As the tack of the calendar barely digs into the wall — hardly enough to hold all the pages beneath it — it’s plain to see that another year has come to an end, and I figure, since things are rather calm, it’s time to reflect on what has happened over the past 12 months in the watery world that is our collective backyard.

The highlight of 2008 would have to be our own Zac Sunderland beginning his solo circumnavigation from the docks of Marina del Rey back in mid-June. Only 16, Sunderland climbed aboard his Islander 36, Intrepid, and crossed the ocean to Hawaii en route to a round-the-world voyage where he looks to be the youngest person to ever manage the task.

Today, he is near Durban, South Africa, and going strong. Media from all over the country and indeed the world have covered Zac’s travels, but I was lucky enough to do what I believe was Zac’s first interview. I plan to do an update on Zac’s trip in the next column.

Before Zac made world headlines, local nautical headlines were made earlier in the year by powerboater Bruce Kessler. Both the Association of Santa Monica Bay Yacht Clubs and the Pacific Coast Yachting Association picked Kessler as Yachtsman of the Year for contributing generously to the yachting community.

The former television director organized a wildly successful powerboat rally that ran from San Diego to Cabo San Lucas, Mexico called the FUBAR (Fleet Underway to BAja Rally) Odyssey. Kessler, a longtime Del Rey Yacht Club member, recognized the need for an organized rally of this kind and executed the task as well as could be asked.

“I could not be more pleased,” said Kessler of the FUBAR’s success at the time. “It was a very carefully planned and well executed event, but sometimes it’s better to be lucky than good. Everything went the way I hoped it would.”

Today the San Diego Yacht Club has taken the reigns and is planning a second FUBAR that is expected to be equally as popular, if not more popular, than the first.

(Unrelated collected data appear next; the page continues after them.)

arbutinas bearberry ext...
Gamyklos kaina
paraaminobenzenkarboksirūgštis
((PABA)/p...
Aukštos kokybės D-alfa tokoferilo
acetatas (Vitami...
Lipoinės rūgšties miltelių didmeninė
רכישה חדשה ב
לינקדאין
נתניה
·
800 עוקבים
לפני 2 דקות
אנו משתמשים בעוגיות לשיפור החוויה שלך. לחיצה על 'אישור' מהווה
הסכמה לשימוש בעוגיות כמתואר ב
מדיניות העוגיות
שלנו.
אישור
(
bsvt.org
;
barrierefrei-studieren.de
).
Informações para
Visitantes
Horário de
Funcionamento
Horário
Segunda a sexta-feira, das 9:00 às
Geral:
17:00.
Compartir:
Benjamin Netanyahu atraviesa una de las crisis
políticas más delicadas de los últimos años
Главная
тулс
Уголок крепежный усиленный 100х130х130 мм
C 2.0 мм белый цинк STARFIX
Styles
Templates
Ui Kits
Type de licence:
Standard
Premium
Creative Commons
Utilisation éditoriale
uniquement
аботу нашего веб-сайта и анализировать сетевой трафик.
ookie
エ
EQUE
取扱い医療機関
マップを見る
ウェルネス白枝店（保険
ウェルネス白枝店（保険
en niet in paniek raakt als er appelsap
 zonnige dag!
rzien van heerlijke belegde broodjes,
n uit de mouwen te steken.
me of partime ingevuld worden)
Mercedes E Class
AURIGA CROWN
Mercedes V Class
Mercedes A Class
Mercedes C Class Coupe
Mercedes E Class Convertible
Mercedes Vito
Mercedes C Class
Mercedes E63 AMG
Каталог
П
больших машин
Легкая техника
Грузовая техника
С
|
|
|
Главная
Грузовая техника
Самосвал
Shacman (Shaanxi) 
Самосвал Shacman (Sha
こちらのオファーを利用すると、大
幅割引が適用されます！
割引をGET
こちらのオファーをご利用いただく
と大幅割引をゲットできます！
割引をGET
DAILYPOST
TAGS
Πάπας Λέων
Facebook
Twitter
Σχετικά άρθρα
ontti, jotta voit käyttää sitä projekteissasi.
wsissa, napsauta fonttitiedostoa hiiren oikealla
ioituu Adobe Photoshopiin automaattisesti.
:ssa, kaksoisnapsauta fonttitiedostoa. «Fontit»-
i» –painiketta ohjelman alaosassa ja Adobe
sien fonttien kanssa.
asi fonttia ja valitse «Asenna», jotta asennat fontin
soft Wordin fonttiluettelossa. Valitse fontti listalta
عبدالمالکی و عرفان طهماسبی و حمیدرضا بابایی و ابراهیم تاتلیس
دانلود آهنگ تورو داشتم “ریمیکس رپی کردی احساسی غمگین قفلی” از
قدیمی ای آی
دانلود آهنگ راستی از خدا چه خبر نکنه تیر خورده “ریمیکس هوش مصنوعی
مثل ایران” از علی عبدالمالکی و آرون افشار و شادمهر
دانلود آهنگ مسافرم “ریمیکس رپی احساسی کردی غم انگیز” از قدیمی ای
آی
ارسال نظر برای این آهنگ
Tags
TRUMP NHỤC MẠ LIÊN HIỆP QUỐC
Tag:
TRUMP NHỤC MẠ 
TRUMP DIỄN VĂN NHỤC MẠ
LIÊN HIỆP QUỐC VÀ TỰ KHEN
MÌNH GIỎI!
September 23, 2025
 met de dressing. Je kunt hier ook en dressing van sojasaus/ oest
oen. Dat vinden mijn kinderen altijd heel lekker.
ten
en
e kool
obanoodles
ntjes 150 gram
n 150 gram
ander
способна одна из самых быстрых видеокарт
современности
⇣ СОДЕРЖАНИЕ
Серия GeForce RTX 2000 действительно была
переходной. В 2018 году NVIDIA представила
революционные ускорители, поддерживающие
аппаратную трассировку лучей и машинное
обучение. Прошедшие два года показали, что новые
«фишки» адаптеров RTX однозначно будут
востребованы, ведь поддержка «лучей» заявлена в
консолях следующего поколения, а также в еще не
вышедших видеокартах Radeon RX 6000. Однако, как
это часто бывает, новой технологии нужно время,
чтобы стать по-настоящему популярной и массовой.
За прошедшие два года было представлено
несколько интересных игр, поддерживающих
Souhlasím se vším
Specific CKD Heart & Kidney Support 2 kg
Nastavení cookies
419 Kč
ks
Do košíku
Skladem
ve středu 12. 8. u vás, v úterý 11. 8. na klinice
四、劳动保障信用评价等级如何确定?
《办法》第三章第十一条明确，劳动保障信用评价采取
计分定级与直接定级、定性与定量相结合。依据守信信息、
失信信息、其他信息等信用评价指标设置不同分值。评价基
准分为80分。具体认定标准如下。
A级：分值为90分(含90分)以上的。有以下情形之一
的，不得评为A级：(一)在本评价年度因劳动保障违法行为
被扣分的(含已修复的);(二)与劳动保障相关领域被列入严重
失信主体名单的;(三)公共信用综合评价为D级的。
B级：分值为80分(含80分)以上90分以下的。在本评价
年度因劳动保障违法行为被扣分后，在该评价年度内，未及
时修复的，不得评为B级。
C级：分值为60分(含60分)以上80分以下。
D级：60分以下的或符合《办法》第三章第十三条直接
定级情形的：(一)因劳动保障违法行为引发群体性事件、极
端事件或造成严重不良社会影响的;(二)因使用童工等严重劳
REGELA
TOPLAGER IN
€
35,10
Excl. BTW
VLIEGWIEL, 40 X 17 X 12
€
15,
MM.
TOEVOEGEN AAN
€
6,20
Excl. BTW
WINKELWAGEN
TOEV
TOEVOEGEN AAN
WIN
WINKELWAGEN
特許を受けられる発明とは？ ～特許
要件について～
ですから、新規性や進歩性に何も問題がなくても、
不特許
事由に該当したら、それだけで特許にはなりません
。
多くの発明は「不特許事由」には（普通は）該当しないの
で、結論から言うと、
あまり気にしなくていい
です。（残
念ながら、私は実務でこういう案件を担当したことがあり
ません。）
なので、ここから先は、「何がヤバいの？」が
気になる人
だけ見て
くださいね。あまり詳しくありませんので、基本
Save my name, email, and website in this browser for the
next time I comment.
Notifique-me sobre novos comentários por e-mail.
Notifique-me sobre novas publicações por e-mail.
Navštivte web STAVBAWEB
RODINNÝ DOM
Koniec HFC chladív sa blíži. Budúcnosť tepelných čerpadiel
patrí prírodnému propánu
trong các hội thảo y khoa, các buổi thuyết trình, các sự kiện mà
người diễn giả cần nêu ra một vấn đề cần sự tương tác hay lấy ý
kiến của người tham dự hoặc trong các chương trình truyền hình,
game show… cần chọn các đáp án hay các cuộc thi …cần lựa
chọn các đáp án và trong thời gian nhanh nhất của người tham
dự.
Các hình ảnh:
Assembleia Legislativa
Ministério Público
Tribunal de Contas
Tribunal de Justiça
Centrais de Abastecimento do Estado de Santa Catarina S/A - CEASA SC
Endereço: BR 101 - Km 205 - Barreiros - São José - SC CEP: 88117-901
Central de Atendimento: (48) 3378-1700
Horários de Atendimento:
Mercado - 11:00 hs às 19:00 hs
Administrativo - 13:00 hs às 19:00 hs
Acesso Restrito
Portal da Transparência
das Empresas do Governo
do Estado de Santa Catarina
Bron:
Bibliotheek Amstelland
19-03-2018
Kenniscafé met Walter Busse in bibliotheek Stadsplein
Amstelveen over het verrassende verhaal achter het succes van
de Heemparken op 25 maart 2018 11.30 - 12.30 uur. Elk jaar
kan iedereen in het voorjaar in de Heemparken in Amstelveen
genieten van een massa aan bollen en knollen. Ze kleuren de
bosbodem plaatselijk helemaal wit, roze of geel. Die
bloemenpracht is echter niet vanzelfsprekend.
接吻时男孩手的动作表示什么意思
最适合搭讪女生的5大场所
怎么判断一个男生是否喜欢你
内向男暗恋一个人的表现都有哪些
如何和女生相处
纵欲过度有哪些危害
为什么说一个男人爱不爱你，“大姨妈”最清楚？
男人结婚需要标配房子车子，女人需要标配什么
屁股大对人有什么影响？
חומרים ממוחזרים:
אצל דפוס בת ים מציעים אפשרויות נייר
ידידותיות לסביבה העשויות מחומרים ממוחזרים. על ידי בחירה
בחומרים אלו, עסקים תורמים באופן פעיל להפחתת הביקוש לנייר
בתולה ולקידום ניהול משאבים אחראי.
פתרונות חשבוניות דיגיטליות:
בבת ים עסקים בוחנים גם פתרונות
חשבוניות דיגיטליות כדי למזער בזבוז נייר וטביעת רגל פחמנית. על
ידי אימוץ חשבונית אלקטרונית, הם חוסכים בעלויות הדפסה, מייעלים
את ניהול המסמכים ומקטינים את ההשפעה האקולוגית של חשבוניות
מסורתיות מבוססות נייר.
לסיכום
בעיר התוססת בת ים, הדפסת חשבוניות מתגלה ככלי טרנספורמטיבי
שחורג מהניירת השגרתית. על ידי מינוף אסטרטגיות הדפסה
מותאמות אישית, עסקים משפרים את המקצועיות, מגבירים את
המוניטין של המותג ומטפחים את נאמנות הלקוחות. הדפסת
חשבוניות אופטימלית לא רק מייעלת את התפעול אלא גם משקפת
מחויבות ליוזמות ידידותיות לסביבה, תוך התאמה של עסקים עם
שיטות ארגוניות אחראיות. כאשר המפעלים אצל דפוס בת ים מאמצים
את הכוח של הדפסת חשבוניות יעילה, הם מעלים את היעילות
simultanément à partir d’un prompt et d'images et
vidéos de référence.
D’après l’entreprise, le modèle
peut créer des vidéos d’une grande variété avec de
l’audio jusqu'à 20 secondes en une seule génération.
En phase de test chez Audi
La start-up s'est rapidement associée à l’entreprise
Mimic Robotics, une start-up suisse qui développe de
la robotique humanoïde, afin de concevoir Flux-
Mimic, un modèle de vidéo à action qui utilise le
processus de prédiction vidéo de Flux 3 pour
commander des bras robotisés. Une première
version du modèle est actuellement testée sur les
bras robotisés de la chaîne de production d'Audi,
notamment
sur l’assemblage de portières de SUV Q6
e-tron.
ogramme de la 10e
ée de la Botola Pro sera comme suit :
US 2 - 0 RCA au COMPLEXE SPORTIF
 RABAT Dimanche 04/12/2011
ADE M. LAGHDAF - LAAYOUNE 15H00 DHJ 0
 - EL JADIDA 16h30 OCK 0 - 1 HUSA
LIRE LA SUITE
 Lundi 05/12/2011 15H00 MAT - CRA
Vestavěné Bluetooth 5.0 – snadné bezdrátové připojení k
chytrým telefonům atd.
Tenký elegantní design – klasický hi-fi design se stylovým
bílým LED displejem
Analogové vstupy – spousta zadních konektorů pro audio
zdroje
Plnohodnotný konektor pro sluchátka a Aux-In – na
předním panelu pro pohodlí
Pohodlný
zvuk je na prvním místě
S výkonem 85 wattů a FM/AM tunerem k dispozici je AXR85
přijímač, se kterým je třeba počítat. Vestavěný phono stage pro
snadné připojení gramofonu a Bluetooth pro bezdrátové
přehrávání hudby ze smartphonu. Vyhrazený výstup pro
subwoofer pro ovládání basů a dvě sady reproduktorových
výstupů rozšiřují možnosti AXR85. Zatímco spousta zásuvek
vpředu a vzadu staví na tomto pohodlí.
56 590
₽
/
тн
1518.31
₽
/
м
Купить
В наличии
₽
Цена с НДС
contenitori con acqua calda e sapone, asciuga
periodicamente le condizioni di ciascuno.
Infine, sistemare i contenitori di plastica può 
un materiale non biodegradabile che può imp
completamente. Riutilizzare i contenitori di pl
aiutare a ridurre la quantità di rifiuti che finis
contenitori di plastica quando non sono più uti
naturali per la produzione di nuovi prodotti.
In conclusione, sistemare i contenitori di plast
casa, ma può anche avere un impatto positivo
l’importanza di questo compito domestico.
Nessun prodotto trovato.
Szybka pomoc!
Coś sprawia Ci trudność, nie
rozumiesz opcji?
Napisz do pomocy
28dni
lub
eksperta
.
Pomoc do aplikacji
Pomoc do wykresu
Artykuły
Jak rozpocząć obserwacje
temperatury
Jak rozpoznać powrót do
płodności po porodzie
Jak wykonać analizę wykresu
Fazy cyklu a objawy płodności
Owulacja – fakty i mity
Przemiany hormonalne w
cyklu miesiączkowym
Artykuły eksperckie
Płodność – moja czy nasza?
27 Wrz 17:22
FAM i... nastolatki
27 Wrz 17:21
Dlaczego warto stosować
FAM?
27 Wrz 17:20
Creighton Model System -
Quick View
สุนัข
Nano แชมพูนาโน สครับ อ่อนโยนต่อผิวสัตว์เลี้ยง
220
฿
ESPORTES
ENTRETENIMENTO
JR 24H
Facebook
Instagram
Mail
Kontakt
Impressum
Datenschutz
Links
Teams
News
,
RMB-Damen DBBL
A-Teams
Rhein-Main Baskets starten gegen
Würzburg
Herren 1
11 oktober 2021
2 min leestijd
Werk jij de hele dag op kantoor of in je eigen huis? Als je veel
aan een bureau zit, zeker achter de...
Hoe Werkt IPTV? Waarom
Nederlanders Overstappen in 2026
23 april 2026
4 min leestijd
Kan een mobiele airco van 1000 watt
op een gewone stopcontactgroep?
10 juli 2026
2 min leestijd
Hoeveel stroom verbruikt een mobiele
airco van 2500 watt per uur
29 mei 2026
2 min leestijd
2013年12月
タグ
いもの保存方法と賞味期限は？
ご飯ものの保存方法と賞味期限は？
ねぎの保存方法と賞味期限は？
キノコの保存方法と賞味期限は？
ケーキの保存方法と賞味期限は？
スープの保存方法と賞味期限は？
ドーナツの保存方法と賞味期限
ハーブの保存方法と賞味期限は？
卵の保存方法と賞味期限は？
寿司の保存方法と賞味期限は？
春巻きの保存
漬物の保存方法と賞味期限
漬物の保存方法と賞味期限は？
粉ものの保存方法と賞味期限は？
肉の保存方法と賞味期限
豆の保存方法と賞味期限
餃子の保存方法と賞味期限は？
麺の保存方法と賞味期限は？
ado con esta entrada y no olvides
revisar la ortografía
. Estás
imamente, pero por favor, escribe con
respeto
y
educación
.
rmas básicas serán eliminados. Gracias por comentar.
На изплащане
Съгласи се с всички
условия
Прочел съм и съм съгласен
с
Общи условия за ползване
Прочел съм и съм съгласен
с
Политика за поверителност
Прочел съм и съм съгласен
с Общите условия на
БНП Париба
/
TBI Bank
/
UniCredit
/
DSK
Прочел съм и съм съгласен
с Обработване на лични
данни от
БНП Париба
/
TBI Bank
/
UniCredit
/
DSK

Last winter, the Los Angeles County Sheriff’s Department officially christened two new boats into its Marina del Rey fleet, the Tradition and Edgington.

Supervisor Don Knabe and Sheriff Lee Baca were in attendance to formally welcome the boats that would make the fleet bigger and this area that much more secure.

“When you have something at sea that requires that we’re out there for an extended period,” Harbor Master Rod Kusch said, “you need the boats’ long-range capability, like, for example, for a downed aircraft.

“You hate to talk about downed aircraft in the LAX area, but this vessel enables us to keep divers (for example) out for longer periods of time — we have the capability of refilling our dive tanks on the boat. We don’t have to get air from another source. We could sustain a pretty long dive operation without having to come back to port.”

The spring of 2008 brought long-awaited good news for one of the local yacht clubs that had been dangling in uncertainty for years. Members of the Santa Monica Windjammers Yacht Club (SMWYC) had nearly conceded to the reality that they would have to relocate from their gorgeous location that overlooks Burton Chace Park and the main channel, but were finally given positive news from the Los Angeles County chieftains that they could stay.

Steve Napolitano, assistant to Supervisor Don Knabe, sat with SMWYC’s commodore Deena Suffin in March and signed a five-year lease in front of an audience and said, “SMWYC would always have a home in the Marina for as long as they choose to be a part of the community.”

The next month, at the California Yacht Club, Marina boaters got the opportunity to meet with Tom Ehman, the public face of the BMW Oracle America’s Cup team. A crowded room sat listening and watching Ehman’s presentation, in which he described the current state of the ill-fated America’s Cup.

The light-hearted Ehman gave first-hand accounts of the incredible circumstances that surround one of the world’s most formidable sporting events in one of its most confusing and chaotic places in the Cup’s long history.

After young Zac departed for lands far, far away, in his outfitted and strong cruising boat, Matt Shultz, founder of the Marina del Rey-based youth group Lifesail, staged another incredible event. Shultz cherry-picked three of his best sailors from his program — one just 12 years old — to sail eight-foot bathtub-sized dinghies across the ocean shipping lanes to Catalina Island. The trio made the journey successfully, at times sailing in waves as high as their masts.

In addition to these highlights the year saw a 750-pound shark caught nearby, the Jr. Olympics held in the Santa Monica Bay and the usual highly competitive racing that happens through the course of the year.

As ’08 drew to a close, our first African American president was elected and the economy crashed, but things on our local waters remained mostly unchanged.

For 2009, I expect much of the same. We’ll undoubtedly rack up another collection of inspiring highlights and hopefully we’ll see young Zac return safe and sound, the proud owner of a world record effort.